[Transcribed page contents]
Start of Block

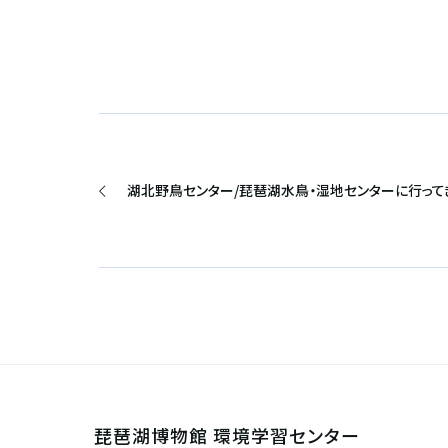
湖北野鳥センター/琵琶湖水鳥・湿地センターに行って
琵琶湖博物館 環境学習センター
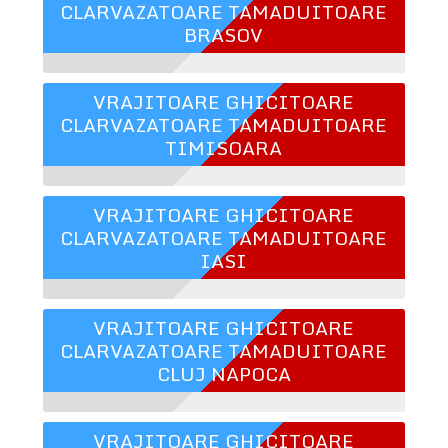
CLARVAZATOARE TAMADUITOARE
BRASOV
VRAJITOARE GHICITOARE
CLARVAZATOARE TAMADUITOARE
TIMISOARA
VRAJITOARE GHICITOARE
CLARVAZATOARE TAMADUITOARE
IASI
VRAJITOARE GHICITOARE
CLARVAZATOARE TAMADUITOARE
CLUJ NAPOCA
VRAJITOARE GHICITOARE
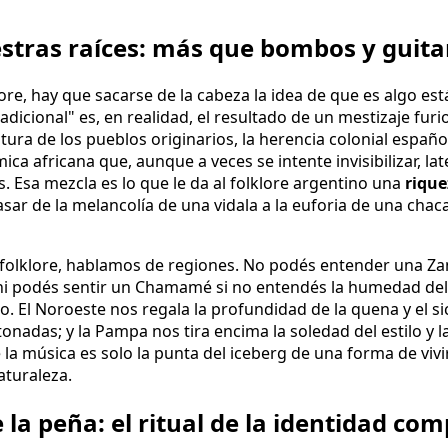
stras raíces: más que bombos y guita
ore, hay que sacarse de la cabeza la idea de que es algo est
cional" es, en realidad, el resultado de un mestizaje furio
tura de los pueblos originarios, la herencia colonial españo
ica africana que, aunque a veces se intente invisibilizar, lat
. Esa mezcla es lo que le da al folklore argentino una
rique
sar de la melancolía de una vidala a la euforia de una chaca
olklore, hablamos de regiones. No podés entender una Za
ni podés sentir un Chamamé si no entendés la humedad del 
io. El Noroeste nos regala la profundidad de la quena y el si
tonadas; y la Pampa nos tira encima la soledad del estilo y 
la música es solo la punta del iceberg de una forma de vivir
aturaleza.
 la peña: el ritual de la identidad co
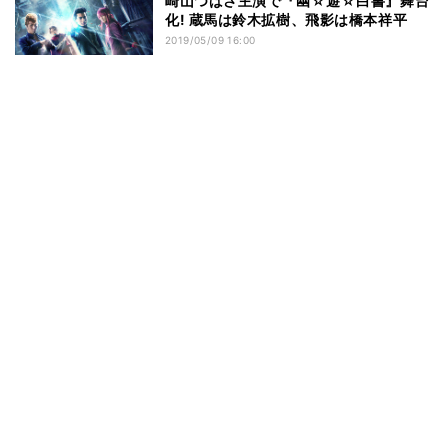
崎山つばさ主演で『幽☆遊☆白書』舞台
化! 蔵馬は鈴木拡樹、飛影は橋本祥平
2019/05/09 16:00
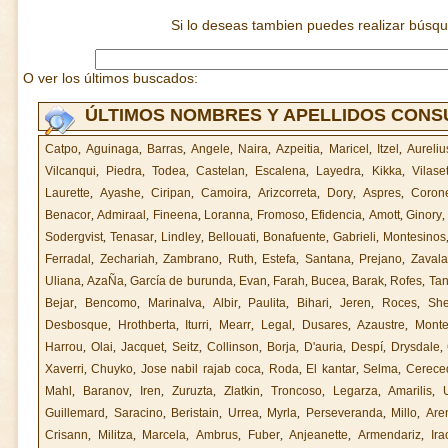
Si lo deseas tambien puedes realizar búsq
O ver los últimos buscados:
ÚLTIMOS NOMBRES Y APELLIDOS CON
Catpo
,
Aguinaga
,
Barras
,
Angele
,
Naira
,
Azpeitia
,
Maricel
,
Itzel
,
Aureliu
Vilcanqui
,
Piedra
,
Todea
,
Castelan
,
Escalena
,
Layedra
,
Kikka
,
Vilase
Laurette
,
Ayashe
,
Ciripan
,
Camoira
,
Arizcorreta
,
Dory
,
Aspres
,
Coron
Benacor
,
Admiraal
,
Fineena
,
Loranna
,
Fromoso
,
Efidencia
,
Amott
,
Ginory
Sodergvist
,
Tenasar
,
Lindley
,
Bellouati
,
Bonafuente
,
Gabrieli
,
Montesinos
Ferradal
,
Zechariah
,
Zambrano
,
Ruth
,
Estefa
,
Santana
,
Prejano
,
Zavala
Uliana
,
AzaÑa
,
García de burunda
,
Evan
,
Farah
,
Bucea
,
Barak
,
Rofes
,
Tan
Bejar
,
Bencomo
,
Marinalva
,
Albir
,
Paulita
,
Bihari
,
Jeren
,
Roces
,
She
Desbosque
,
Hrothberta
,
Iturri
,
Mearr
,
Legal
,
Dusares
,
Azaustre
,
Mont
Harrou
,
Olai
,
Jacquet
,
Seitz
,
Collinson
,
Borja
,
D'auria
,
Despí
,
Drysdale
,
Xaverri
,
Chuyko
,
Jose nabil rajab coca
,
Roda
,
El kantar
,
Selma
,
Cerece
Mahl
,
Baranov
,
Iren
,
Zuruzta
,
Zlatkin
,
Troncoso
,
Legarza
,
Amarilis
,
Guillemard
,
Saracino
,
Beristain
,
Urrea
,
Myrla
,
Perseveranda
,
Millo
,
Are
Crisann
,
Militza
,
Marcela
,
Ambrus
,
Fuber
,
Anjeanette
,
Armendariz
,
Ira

End of Block

Task statement:
Each line of the data above is to be output exactly; the pictures are not to appear.

Your solution:
湖北野鳥センター/琵琶湖水鳥・湿地センターに行って
琵琶湖博物館 環境学習センター
CLARVAZATOARE TAMADUITOARE
BRASOV
VRAJITOARE GHICITOARE
CLARVAZATOARE TAMADUITOARE
TIMISOARA
VRAJITOARE GHICITOARE
CLARVAZATOARE TAMADUITOARE
IASI
VRAJITOARE GHICITOARE
CLARVAZATOARE TAMADUITOARE
CLUJ NAPOCA
VRAJITOARE GHICITOARE
stras raíces: más que bombos y guita
ore, hay que sacarse de la cabeza la idea de que es algo est
cional" es, en realidad, el resultado de un mestizaje furio
tura de los pueblos originarios, la herencia colonial españo
ica africana que, aunque a veces se intente invisibilizar, lat
. Esa mezcla es lo que le da al folklore argentino una
rique
sar de la melancolía de una vidala a la euforia de una chaca
olklore, hablamos de regiones. No podés entender una Za
ni podés sentir un Chamamé si no entendés la humedad del 
io. El Noroeste nos regala la profundidad de la quena y el si
tonadas; y la Pampa nos tira encima la soledad del estilo y 
la música es solo la punta del iceberg de una forma de vivir
aturaleza.
 la peña: el ritual de la identidad co
崎山つばさ主演で『幽☆遊☆白書』舞台
化! 蔵馬は鈴木拡樹、飛影は橋本祥平
2019/05/09 16:00
Si lo deseas tambien puedes realizar búsq
O ver los últimos buscados:
ÚLTIMOS NOMBRES Y APELLIDOS CON
Catpo
,
Aguinaga
,
Barras
,
Angele
,
Naira
,
Azpeitia
,
Maricel
,
Itzel
,
Aureliu
Vilcanqui
,
Piedra
,
Todea
,
Castelan
,
Escalena
,
Layedra
,
Kikka
,
Vilase
Laurette
,
Ayashe
,
Ciripan
,
Camoira
,
Arizcorreta
,
Dory
,
Aspres
,
Coron
Benacor
,
Admiraal
,
Fineena
,
Loranna
,
Fromoso
,
Efidencia
,
Amott
,
Ginory
Sodergvist
,
Tenasar
,
Lindley
,
Bellouati
,
Bonafuente
,
Gabrieli
,
Montesinos
Ferradal
,
Zechariah
,
Zambrano
,
Ruth
,
Estefa
,
Santana
,
Prejano
,
Zavala
Uliana
,
AzaÑa
,
García de burunda
,
Evan
,
Farah
,
Bucea
,
Barak
,
Rofes
,
Tan
Bejar
,
Bencomo
,
Marinalva
,
Albir
,
Paulita
,
Bihari
,
Jeren
,
Roces
,
She
Desbosque
,
Hrothberta
,
Iturri
,
Mearr
,
Legal
,
Dusares
,
Azaustre
,
Mont
Harrou
,
Olai
,
Jacquet
,
Seitz
,
Collinson
,
Borja
,
D'auria
,
Despí
,
Drysdale
,
Xaverri
,
Chuyko
,
Jose nabil rajab coca
,
Roda
,
El kantar
,
Selma
,
Cerece
Mahl
,
Baranov
,
Iren
,
Zuruzta
,
Zlatkin
,
Troncoso
,
Legarza
,
Amarilis
,
Guillemard
,
Saracino
,
Beristain
,
Urrea
,
Myrla
,
Perseveranda
,
Millo
,
Are
Crisann
,
Militza
,
Marcela
,
Ambrus
,
Fuber
,
Anjeanette
,
Armendariz
,
Ira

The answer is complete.